La nouvelle du retour de Fidel Castro à la vie publique après quatre ans d’absence a éveillé des fantasmes et des inquiétudes, en particulier parce que sa réapparition inattendue survient juste au moment où l’on attend le plus désespérément les réformes de son frère Raoul, à qui il avait confié toutes ses fonctions depuis juillet 2006.

Le retour des célébrités a tendance à se répéter fréquemment, aussi bien dans la vie réelle que dans la fiction, qu’il s’agisse de Don Quichotte ou de Casanova, de King Kong, d’Elvis Presley ou de Juan Domingo Perón. Mais la désillusion de ceux qui constatent que toutes ces choses qui s’en vont, à l’instar des hirondelles de Becker, ne reviendront pas, ou du moins pas telles qu’on se les rappelait, est récurrente elle aussi. Fidel Castro n’a pas échappé à ce côté terne qu’ont les remakes, à cette dose de désespoir que l’on perçoit chez ceux qui insistent pour revenir.
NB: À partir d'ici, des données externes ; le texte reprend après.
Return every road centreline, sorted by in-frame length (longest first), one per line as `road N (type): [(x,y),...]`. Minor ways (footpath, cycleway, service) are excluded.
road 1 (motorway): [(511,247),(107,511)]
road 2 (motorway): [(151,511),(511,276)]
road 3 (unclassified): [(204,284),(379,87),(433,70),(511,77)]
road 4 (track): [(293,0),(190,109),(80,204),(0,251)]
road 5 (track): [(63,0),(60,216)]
Ce vieil homme balbutiant aux mains tremblantes n’a rien à voir avec le robuste militaire au profil grec qui, depuis une place où un million de voix reprenait en chœur son nom, proclamait des lois qui n’avaient été discutées avec personne, graciait, annonçait des exécutions ou prêchait le droit des révolutionnaires à faire la révolution. Il n’est que l’ombre de l’homme qui, durant des heures, occupait les plateaux de télévision et tenait en haleine tout un peuple de l’autre côté de l’écran.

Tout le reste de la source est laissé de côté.